Text block:

------------------------------

David Heikkinen – Tudor Pickering Holt
Good morning just a question on your leasing both in the Haynesville and Horn River Basin. Can you talk about the royalty that you are paying or using?
Steve Hadden
Yes, this is Steve. I will talk to you about in the Haynesville, with the 100,000 acres the royalty runs about a quarter on averages for the 100,000 that we are adding.
David Heikkinen – Tudor Pickering Holt
Okay.
Steve Hadden
.
David Heikkinen – Tudor Pickering Holt
Okay, and then Horn River?
Steve Hadden
Horn River has a sliding scale based on the Canadian royalty which is based on both the price and the well.
John Richels
Yes, David that was all crown acreage.
David Heikkinen – Tudor Pickering Holt
Okay.
John Richels
So, there is nothing not a negotiated royalty on that.
David Heikkinen – Tudor Pickering Holt
Perfect, and then looking at your financial position and that it was $1.4 billion of acquisitions in the quarter, is that was a great number just wanted to clarify that in fourth quarter?
John Richels
I think that was $1.4 billion included some of the acquisitions in the third quarter and the acquisitions that we plan to close in the fourth quarter
David Heikkinen – Tudor Pickering Holt
Okay, so that included.
Steve Hadden
That includes both.
David Heikkinen – Tudor Pickering Holt
That’s the total second half of the year.

------------------------------

Data for review:

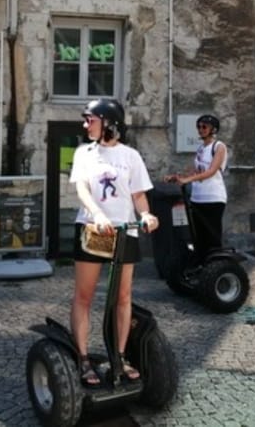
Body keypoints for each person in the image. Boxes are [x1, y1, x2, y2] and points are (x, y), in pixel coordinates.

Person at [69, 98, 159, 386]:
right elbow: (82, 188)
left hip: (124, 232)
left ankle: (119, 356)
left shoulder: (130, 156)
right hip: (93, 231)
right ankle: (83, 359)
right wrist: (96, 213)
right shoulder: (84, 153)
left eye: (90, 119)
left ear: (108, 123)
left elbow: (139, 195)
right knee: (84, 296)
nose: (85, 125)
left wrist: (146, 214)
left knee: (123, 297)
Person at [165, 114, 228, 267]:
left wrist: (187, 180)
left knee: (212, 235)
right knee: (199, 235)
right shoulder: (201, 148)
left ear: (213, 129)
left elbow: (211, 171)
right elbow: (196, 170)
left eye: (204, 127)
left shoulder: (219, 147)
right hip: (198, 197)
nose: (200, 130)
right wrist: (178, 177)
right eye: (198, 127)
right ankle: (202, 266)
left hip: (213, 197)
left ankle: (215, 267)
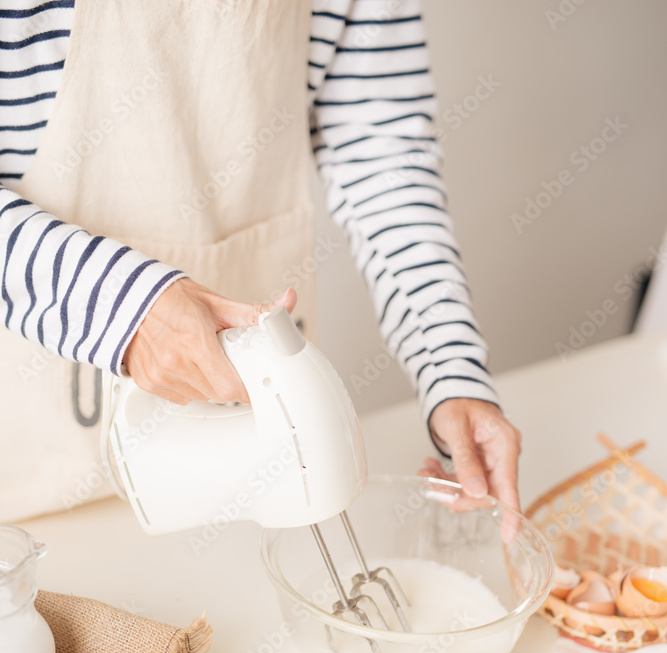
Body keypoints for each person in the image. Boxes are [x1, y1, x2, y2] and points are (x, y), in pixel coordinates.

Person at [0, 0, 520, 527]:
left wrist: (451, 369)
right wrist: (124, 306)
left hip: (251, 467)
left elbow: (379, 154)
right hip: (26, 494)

------------------------------

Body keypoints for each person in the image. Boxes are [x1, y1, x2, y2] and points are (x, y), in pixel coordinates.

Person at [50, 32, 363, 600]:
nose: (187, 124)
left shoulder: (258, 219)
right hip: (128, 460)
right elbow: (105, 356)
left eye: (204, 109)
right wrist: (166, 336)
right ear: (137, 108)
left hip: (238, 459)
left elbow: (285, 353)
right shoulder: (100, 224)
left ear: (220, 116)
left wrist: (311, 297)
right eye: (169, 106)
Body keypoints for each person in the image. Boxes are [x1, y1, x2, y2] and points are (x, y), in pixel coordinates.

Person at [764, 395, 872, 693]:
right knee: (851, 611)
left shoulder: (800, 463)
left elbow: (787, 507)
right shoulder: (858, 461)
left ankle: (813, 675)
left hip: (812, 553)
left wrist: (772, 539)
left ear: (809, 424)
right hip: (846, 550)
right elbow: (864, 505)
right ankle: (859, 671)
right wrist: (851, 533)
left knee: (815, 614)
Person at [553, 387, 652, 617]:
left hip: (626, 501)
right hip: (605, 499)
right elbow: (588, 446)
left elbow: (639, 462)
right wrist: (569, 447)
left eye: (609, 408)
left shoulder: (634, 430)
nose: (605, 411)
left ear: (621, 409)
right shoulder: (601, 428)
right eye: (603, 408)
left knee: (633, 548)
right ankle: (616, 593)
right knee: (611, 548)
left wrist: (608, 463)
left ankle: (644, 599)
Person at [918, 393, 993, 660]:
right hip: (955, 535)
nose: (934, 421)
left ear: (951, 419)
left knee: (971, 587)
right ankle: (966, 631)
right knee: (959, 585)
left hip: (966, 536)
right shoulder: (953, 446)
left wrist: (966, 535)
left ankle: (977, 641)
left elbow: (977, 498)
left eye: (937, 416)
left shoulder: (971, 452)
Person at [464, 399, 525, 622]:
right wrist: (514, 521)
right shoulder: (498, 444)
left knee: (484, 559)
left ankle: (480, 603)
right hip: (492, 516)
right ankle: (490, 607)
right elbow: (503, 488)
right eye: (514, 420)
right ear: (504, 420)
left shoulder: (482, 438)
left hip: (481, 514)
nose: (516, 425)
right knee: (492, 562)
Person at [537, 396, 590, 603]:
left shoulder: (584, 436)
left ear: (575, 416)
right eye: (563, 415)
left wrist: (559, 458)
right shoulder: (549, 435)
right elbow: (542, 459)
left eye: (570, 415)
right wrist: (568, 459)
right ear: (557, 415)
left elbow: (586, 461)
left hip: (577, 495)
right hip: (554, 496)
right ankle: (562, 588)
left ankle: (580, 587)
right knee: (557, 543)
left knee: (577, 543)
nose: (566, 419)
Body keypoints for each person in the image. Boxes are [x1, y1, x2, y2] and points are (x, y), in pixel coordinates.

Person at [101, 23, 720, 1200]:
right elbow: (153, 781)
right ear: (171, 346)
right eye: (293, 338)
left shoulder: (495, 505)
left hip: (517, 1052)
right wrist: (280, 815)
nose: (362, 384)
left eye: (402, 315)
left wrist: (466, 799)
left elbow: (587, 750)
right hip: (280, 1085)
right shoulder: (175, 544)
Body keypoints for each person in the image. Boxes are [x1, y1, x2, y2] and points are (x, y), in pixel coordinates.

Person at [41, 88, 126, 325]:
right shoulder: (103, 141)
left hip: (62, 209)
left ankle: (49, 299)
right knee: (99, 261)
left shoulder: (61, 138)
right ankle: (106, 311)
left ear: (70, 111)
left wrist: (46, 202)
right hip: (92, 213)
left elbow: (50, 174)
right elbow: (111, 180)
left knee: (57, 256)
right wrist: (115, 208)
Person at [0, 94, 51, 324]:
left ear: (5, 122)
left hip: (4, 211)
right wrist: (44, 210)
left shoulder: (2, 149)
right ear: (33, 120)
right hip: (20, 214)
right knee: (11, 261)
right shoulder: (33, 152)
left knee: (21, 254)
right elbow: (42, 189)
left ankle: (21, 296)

------------------------------

Work request 1:
List every person who speaks in the transcript.
Work request 2:
Summarize the transcript in two sentences.

Exercise response 1:
David Heikkinen (Tudor Pickering Holt), Steve Hadden, John Richels

Exercise response 2:
David Heikkinen asks about royalties on leasing in the Haynesville and Horn River Basin, and Steve Hadden states that the Haynesville royalty on the 100,000 added acres averages about a quarter, while Horn River uses a sliding scale based on the Canadian royalty; John Richels adds that the Horn River acreage was all crown acreage. Heikkinen then asks about $1.4 billion of acquisitions, and Richels indicates that the figure included some third-quarter acquisitions and those planned to close in the fourth quarter.